Nel 1806, Ferdinando III di Borbone trasformò l'Accademia panormita degli Studi di Palermo in un'Università, conferendole il potere di rilasciare lauree in diverse discipline. Questo fu un importante passo avanti per la città, che aveva cercato a lungo questa opportunità. Tuttavia, le istituzioni di istruzione superiore a Palermo avevano radici ancor prima del XV secolo, con lo Studio francescano e lo Studio generale che offrivano corsi in Teologia, Diritto Canonico e Filosofia.

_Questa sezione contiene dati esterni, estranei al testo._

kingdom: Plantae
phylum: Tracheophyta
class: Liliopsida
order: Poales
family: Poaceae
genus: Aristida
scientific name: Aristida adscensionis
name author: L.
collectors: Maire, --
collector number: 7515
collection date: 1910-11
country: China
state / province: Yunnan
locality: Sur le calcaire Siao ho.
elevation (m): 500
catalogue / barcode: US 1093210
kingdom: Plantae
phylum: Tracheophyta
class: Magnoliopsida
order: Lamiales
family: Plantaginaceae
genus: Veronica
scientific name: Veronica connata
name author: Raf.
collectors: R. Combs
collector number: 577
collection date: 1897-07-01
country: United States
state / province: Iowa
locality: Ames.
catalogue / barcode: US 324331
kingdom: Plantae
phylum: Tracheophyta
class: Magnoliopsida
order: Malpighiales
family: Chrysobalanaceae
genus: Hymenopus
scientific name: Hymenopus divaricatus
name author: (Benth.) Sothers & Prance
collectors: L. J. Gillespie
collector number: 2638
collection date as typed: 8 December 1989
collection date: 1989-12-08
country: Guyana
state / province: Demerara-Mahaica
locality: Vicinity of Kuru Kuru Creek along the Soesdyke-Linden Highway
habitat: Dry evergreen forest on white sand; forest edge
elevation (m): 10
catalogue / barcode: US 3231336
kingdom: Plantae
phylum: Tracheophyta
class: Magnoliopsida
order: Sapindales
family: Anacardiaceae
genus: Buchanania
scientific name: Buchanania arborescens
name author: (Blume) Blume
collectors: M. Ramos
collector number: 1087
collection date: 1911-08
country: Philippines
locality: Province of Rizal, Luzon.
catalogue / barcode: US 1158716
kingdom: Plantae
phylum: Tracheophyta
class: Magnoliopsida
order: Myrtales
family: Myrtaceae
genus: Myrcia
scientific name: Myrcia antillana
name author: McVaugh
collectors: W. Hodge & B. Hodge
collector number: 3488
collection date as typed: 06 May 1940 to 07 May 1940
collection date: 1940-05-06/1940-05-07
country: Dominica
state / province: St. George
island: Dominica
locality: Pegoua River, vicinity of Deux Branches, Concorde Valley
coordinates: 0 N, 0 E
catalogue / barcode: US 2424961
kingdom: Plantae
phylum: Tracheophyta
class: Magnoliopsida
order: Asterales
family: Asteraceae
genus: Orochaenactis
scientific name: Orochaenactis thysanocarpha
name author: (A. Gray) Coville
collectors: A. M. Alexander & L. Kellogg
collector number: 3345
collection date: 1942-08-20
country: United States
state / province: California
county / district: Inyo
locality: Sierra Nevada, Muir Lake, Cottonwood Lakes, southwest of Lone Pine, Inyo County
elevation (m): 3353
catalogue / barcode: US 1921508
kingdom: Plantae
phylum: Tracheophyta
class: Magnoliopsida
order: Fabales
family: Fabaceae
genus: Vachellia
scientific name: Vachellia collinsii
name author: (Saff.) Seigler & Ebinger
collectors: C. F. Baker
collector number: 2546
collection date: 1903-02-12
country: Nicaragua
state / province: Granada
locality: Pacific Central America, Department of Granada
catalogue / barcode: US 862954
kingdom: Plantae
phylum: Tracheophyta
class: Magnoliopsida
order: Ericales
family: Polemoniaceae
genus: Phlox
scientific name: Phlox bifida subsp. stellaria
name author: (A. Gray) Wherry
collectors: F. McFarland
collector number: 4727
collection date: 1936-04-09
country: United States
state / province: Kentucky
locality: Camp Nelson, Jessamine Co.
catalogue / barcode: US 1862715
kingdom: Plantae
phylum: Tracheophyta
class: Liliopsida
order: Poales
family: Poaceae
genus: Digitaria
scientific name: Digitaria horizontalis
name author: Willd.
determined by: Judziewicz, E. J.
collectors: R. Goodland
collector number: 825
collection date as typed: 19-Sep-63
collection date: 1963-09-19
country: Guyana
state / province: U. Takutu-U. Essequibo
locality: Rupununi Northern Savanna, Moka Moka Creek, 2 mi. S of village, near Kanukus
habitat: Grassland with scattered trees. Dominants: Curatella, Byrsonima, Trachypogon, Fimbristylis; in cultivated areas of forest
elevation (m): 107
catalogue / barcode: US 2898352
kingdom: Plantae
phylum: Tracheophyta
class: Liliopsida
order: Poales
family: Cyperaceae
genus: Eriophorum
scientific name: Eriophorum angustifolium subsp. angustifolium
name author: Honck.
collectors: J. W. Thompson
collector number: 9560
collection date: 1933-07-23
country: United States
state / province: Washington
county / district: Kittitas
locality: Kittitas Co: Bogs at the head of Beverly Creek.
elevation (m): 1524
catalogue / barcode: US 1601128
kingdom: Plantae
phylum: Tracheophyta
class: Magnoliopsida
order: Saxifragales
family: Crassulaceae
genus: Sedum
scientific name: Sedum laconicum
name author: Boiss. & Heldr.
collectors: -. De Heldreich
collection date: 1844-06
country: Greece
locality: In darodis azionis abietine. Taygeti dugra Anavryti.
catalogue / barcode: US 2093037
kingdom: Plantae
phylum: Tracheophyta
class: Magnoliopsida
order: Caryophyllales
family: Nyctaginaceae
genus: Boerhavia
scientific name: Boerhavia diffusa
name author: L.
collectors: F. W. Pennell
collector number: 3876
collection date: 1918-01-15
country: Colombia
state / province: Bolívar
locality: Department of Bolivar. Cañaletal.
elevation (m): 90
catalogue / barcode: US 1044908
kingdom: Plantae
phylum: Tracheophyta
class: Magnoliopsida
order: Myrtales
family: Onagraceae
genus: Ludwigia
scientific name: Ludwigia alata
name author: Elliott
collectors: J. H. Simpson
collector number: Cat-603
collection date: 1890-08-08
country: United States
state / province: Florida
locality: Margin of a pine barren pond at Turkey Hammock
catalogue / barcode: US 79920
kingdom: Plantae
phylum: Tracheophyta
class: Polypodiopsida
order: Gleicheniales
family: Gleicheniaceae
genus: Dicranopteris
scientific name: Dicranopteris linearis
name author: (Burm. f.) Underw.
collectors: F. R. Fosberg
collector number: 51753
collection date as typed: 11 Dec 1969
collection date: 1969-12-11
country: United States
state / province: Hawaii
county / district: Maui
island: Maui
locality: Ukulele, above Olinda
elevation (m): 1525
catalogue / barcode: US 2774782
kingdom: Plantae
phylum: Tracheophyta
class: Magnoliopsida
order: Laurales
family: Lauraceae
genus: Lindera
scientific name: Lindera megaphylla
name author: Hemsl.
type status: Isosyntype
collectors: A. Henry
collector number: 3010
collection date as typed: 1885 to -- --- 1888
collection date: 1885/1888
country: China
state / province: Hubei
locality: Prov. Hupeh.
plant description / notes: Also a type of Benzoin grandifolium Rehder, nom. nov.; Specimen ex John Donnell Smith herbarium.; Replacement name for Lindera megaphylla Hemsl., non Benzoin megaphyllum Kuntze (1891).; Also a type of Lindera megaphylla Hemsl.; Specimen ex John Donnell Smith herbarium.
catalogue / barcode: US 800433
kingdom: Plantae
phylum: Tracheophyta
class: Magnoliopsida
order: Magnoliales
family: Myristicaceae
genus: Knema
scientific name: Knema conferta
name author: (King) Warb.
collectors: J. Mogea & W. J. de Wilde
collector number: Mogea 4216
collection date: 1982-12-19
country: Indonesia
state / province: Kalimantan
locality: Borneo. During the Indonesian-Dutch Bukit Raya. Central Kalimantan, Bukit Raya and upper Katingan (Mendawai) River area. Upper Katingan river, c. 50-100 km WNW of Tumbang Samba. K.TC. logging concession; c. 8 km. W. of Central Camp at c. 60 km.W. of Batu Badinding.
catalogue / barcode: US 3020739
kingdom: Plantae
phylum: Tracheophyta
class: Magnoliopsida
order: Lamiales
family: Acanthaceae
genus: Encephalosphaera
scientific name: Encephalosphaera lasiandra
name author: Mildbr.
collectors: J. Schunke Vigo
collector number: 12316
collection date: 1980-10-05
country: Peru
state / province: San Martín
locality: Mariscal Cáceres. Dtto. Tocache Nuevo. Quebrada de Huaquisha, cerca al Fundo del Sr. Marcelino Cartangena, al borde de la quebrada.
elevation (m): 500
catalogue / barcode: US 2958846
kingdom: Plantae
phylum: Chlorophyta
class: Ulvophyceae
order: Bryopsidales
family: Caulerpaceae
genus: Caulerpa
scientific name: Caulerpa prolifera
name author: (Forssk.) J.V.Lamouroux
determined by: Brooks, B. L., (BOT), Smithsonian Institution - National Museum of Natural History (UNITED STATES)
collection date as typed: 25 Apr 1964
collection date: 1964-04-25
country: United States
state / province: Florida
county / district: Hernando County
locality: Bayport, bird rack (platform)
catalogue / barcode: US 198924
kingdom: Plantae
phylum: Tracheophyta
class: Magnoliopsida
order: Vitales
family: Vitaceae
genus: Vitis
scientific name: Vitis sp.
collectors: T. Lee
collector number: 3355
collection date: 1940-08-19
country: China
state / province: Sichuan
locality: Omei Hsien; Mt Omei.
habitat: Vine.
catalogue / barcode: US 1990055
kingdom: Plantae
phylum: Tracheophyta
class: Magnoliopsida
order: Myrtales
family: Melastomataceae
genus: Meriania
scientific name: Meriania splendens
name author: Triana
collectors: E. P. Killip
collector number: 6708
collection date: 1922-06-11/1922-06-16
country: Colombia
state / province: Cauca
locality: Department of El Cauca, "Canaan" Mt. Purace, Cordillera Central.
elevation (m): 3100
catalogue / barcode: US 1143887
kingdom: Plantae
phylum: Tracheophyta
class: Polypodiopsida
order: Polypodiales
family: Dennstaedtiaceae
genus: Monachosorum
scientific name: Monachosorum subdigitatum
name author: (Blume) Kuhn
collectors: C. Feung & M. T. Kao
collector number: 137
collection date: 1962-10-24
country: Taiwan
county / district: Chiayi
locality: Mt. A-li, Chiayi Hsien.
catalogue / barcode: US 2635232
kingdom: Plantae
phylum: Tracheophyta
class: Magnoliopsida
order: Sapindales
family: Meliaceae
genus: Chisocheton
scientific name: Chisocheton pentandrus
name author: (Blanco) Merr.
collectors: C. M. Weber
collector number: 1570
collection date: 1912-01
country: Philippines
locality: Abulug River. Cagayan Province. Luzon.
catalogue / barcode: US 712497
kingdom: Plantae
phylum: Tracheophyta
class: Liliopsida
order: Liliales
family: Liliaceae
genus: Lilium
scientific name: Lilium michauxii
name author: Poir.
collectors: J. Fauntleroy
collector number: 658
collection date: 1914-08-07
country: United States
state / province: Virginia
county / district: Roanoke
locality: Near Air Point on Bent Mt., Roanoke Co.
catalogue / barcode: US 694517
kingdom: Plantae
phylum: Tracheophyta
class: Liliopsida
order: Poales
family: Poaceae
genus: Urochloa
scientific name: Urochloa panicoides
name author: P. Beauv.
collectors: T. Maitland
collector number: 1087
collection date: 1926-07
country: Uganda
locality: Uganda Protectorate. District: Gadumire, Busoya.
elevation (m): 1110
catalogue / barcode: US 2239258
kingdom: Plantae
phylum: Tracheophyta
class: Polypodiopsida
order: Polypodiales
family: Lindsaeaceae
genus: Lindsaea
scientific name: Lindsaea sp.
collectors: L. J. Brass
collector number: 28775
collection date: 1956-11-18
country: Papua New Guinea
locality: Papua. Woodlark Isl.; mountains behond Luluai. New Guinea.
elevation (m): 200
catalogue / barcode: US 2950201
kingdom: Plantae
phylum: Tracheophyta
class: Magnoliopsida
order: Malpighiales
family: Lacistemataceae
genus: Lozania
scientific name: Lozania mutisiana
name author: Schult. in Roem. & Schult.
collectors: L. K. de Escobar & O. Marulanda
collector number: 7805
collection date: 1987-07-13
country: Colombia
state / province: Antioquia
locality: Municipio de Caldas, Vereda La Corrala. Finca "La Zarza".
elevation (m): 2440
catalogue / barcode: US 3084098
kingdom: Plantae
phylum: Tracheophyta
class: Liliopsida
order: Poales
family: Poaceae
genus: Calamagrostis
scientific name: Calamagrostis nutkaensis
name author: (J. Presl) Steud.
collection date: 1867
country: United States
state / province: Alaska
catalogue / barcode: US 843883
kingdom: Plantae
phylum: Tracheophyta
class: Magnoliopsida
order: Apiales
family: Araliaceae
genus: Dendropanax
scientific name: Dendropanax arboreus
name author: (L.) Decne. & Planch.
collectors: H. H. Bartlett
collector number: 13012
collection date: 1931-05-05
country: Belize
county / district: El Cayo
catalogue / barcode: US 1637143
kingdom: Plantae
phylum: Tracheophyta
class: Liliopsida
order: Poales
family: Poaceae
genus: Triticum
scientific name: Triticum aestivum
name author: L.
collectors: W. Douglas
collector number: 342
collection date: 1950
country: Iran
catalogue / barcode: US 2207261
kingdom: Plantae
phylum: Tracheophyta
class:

Nel 1767, i gesuiti furono espulsi dai regni borbonici e le loro attività accademiche furono riorganizzate, introducendo nuovi insegnamenti come la Geometria, l'Economia, l'Agricoltura e il Commercio. Questo segnò l'inizio della futura Università.
Dopo l'annessione della Sicilia al Regno di Sardegna nel 1860, l'Università di Palermo divenne completamente laica, chiudendo la facoltà di Teologia e istituendo la Scuola per ingegneri e architetti. L'ateneo divenne un centro di dibattiti politici e contribuì alla trasformazione urbanistica della città.
Dopo la Seconda Guerra Mondiale, nonostante gravi perdite di personale e danni alle strutture, l'Università di Palermo si riprese e svolse un ruolo significativo nella formazione della classe dirigente dell'isola e del paese. Alcune personalità di spicco, come Giuseppe Piazzi, Stanislao Cannizzaro ed Emilio Segrè, hanno contribuito in modo significativo alla scienza e alla cultura.